▶ Task: Collect all lines from the records below that include the word "запроса".

▶ Supplied data:
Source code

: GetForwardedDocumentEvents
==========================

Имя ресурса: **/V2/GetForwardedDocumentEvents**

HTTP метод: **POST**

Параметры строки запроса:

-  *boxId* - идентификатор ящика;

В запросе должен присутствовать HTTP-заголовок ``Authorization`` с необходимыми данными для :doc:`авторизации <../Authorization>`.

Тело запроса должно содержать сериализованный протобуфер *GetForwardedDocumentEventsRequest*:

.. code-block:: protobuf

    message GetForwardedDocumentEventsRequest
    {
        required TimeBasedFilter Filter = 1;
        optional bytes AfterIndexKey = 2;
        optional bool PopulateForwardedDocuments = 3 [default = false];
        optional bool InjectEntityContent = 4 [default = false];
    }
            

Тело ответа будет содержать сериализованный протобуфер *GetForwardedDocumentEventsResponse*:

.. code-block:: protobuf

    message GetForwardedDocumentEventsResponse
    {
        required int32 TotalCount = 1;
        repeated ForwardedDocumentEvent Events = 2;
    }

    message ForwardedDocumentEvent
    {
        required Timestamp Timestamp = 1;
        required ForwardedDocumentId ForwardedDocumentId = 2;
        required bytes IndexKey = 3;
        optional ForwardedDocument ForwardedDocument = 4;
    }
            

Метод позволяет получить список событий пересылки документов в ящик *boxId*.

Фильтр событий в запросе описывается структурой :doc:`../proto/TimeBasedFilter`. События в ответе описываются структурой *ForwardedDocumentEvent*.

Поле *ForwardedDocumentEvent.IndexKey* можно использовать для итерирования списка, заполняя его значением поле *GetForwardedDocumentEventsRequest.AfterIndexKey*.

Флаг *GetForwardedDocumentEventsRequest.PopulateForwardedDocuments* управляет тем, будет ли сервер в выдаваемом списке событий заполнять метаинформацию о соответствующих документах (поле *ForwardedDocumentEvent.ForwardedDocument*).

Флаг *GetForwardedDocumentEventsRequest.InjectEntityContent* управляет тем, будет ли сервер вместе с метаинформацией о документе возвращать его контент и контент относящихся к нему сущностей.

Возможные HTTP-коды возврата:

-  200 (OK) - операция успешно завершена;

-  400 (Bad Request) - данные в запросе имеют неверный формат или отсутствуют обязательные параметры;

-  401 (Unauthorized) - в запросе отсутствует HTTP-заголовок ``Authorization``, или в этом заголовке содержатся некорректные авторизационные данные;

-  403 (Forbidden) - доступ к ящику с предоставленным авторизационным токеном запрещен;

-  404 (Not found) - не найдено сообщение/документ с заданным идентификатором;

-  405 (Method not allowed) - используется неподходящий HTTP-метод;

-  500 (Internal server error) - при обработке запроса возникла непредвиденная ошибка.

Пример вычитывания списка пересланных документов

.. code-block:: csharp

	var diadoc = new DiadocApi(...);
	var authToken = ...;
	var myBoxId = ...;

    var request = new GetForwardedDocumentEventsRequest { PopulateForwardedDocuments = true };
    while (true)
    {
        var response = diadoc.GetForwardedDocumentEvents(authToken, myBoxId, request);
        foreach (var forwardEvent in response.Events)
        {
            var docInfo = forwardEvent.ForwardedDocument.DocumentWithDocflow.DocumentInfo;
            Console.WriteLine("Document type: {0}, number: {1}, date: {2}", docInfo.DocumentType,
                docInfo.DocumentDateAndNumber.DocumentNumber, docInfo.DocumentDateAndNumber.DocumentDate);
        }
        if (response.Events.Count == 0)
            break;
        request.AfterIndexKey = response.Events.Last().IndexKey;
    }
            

▶ Answer to this task:
Параметры строки запроса:
Тело запроса должно содержать сериализованный протобуфер *GetForwardedDocumentEventsRequest*:
-  500 (Internal server error) - при обработке запроса возникла непредвиденная ошибка.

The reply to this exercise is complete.